Starting from the latter part of the month, some signals of an uptrend have begun to emerge: positive net inflow data, approval of several altcoin ETFs, and a rise in rate cut expectations.
ETF Funds Flowing Back In, Institutions Rejoining the Market
The most eye-catching data in October comes from ETFs.
The Bitcoin spot ETF has seen a net inflow of $4.21 billion this month, completely reversing the outflow trend of $1.23 billion in September. The asset under management has now reached $178.2 billion, accounting for 6.8% of Bitcoin's total market value.

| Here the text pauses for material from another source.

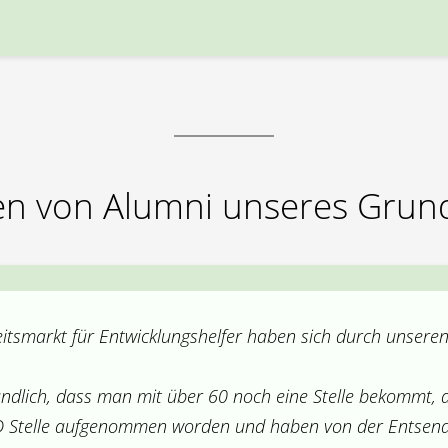
n von Alumni unseres Grun
tsmarkt für Entwicklungshelfer haben sich durch unseren
tändlich, dass man mit über 60 noch eine Stelle bekommt, a
D Stelle aufgenommen worden und haben von der Entsende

Just in the week from October 20th to 27th, there was a total of $446 million in new capital inflow, with IBIT under BlackRock alone receiving $324 million, and its holdings now exceeding 800,000 BTC.
For the traditional financial market, ETF inflows are the most straightforward bullish indicator—it is more honest than social media hype and more real than candlestick charts.
More importantly, this uptrend truly carries an "institutional flavor." Morgan Stanley has opened BTC and ETH allocations to all wealth management clients; JPMorgan allows institutional clients to use Bitcoin as collateral for loans;
According to the latest data, the average institutional cryptocurrency allocation ratio has risen to 5%, hitting a new high. Moreover, 85% of institutions have stated that they have already allocated or plan to allocate cryptocurrency.
While Ethereum ETFs seem somewhat lackluster compared to Bitcoin spot ETFs. Ethereum has seen a net outflow of $555 million in October, the first consecutive outflow since April this year, with the main outflows coming from Fidelity and ETH funds under BlackRock.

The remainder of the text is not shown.